--- JOB ITEM ---
State only how many lines of the records contain the string "delà".

*** Opening of THE DATA ***

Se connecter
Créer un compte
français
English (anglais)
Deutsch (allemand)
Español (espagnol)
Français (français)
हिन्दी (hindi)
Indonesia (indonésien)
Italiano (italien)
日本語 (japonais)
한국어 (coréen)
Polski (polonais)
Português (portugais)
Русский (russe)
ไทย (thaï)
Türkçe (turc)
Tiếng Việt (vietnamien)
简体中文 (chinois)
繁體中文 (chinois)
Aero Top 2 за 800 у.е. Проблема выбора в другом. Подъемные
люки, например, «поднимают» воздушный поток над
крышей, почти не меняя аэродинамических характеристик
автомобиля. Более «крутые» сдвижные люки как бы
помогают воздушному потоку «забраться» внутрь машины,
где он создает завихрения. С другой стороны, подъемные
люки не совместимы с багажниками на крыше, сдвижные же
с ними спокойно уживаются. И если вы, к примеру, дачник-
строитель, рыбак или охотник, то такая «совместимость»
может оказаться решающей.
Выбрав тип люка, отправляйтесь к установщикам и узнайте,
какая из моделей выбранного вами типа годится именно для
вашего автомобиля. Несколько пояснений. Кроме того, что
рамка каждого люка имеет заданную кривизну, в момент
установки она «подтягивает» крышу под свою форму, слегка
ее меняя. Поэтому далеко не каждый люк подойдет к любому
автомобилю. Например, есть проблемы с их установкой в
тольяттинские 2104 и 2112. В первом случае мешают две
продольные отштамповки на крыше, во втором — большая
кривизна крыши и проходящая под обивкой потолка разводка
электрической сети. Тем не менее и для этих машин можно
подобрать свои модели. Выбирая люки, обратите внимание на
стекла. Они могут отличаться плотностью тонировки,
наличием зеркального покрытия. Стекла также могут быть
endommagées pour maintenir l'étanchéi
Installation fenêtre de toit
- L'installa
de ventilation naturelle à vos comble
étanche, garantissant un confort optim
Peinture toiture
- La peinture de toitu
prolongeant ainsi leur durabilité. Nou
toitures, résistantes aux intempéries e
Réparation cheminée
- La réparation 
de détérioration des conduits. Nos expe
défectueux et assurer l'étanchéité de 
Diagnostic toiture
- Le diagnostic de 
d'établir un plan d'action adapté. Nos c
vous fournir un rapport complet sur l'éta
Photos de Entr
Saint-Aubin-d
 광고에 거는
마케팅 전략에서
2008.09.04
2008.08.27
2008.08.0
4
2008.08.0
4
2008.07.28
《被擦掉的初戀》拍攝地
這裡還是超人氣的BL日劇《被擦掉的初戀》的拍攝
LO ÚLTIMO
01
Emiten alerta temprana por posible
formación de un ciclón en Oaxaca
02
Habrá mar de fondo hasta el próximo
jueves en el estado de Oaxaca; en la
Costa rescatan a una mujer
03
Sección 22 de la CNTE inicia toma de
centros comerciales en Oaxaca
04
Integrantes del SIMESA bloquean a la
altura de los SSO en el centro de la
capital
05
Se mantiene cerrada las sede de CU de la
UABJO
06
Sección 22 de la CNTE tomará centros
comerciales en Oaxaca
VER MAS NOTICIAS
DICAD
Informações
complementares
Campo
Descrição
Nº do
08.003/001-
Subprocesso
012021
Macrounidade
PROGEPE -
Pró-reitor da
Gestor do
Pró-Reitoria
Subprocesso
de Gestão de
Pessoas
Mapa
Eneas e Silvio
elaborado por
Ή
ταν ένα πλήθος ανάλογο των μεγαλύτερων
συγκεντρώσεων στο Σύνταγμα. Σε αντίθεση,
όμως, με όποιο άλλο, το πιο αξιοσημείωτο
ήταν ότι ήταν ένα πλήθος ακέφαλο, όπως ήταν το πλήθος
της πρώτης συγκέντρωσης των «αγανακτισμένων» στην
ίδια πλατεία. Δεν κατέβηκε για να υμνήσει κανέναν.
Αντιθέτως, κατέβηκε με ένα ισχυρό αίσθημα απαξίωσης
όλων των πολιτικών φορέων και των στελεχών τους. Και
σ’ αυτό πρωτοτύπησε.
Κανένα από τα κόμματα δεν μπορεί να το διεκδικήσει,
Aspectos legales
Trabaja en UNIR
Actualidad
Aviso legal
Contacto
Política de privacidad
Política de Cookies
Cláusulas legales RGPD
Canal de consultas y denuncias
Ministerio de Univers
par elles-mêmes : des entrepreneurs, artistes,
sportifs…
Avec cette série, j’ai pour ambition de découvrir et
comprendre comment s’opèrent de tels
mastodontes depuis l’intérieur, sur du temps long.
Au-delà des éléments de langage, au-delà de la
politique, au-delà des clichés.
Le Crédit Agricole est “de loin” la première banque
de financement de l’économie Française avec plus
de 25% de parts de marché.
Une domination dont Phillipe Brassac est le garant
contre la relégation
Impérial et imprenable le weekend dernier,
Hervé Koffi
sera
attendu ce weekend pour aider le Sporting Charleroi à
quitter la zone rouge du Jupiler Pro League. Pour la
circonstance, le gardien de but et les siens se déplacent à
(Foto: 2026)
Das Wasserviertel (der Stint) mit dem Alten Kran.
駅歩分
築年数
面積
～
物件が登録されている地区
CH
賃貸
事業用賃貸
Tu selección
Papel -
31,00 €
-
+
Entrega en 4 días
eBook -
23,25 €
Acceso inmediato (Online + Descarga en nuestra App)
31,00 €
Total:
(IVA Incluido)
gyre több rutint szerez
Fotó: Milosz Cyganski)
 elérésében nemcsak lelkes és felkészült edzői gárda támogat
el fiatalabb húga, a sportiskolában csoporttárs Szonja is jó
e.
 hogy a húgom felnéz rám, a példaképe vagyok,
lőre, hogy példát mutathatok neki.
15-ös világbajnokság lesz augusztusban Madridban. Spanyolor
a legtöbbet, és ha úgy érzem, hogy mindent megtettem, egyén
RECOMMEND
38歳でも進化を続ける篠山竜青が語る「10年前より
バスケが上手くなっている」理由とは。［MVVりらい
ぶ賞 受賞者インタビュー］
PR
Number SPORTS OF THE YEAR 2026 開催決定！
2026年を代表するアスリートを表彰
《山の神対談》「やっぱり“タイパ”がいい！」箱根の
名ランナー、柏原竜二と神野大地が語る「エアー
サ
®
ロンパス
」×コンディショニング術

*** Close of THE DATA ***

--- ANSWER SECTION ---
2